To fully understand the risks posed by vendors, you must undertake an in-depth risk assessment of each product or service they’ll provide. In doing so, you’ll have a clear picture of the vendors’ cybersecurity environment and the risks therein.
Define Your Vendor Selection Process
Given that you’ll share sensitive data with your vendors, you should be careful when choosing who to work with. Having a well-defined vendor selection and vetting process is vital to the success of the vendor relationship you’ll forge as your startup grows.
The vetting process should be the starting point for choosing vendors to provide a service/product to your organization. Here are the steps to follow during the vendor selection and vetting process:
- Issuing a Request for Proposal
- Comparing potential vendors to competitors to gauge their strengths and weaknesses
- Undertaking risk assessment and similar due diligence processes as defined by your vendor policy
Create Contractual Standards
Working with different vendors means undertaking unique amendments to the standard contract template. Each vendor you’ll come across has different standards, thus the significance of adding or subtracting various clauses of your vendor contract. Before entering any contract with vendors, ensure that the contract clearly defines your organization’s risk tolerance.
A contract should also define the metrics for terminating it. For instance, failure by your vendors to implement adequate security controls warrants the cancellation of a contract. So, inserting a cancellation clause in the contract is a way to protect yourself if a vendor isn’t doing their part to stay cyber-secure.
Undertake Due Diligence and Constant Monitoring
Your vendor relationships can only be as solid as the due diligence process you implement. Even after signing on the dotted line, constant monitoring and due diligence will help you know whether your vendors are behaving as agreed.
Besides, you’ll stay apprised of the changes they make, which might affect your organization. Ideally, high-risk vendors should get re-evaluated annually, whereas lower-risk vendors can get re-evaluated less frequently.
Due diligence entails more than requesting papers from your vendors. It also includes:
- Evaluating their financial statements whenever they’re released. If your vendors’ finances are in the red, it could affect their service levels or force them out of business, thus affecting your organization.

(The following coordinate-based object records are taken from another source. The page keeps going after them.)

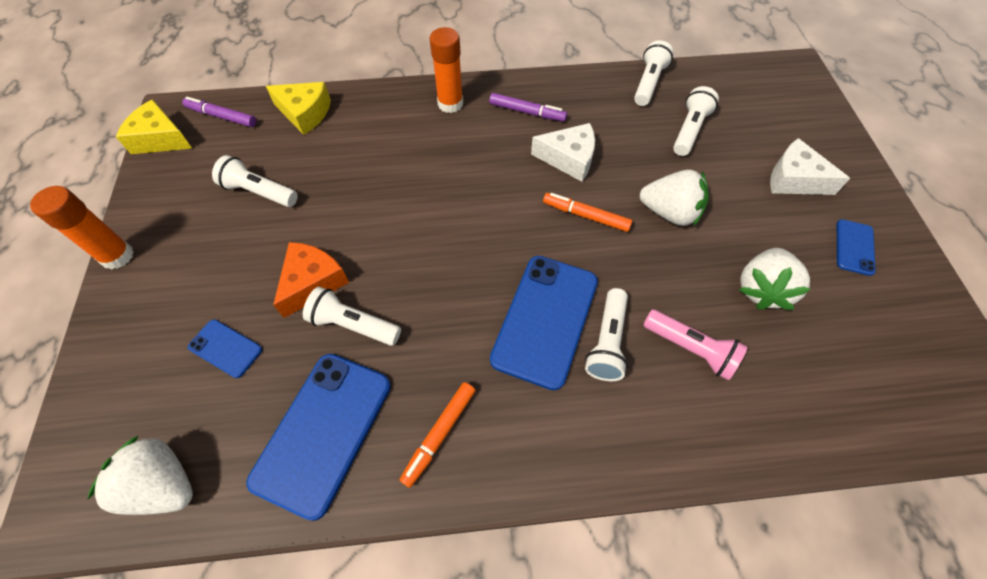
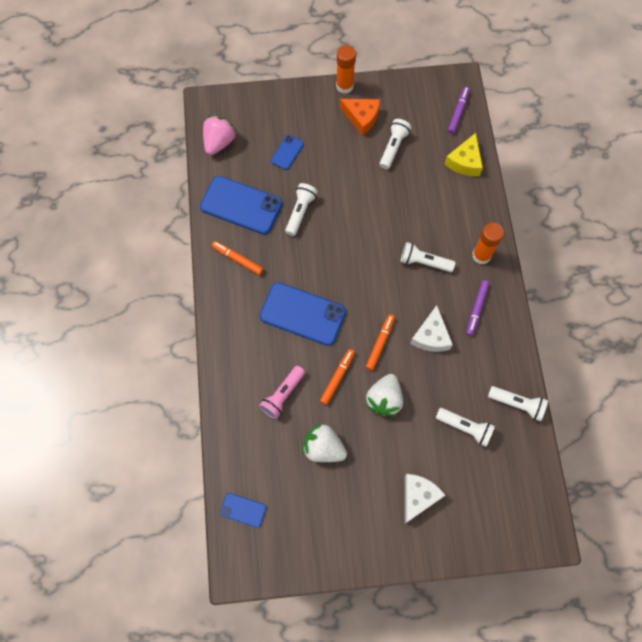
camera: 90 degrees right, 10 degrees up
(160, 139) = (435, 82): yellow cheese -> none
(163, 484) = (219, 142): white strawberry -> pink strawberry
(312, 282) = (328, 187): orange cheese -> orange cheese (362, 118)
(607, 342) = (288, 348): white flashlight -> white flashlight (424, 262)
(647, 270) = (337, 378): none -> orange marker
(854, 247) = (357, 522): blue phone -> blue phone (243, 510)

- Reviewing vendors’ SOC reports, data security procedures, and business continuity plans. Remember that if your vendors fall victim to a breach, your operations are likely to suffer as a consequence.
- Yearly assessments of your vendors’ operational setup
Establish a Continuous and Comprehensive Reporting Process
Your management team and other decision-makers will benefit from a comprehensive and consistent reporting system. It keeps them updated on the vendor risk environment and any new regulations that come into play. Furthermore, having a reporting process isn’t merely a best practice but a compliance requirement.
Managing your organization’s cybersecurity posture is hard enough. The job becomes even more challenging if you have an ecosystem of third-party vendors. Nonetheless, establishing a vendor risk system can help you forge strong vendor relationships while keeping cyber threats at bay.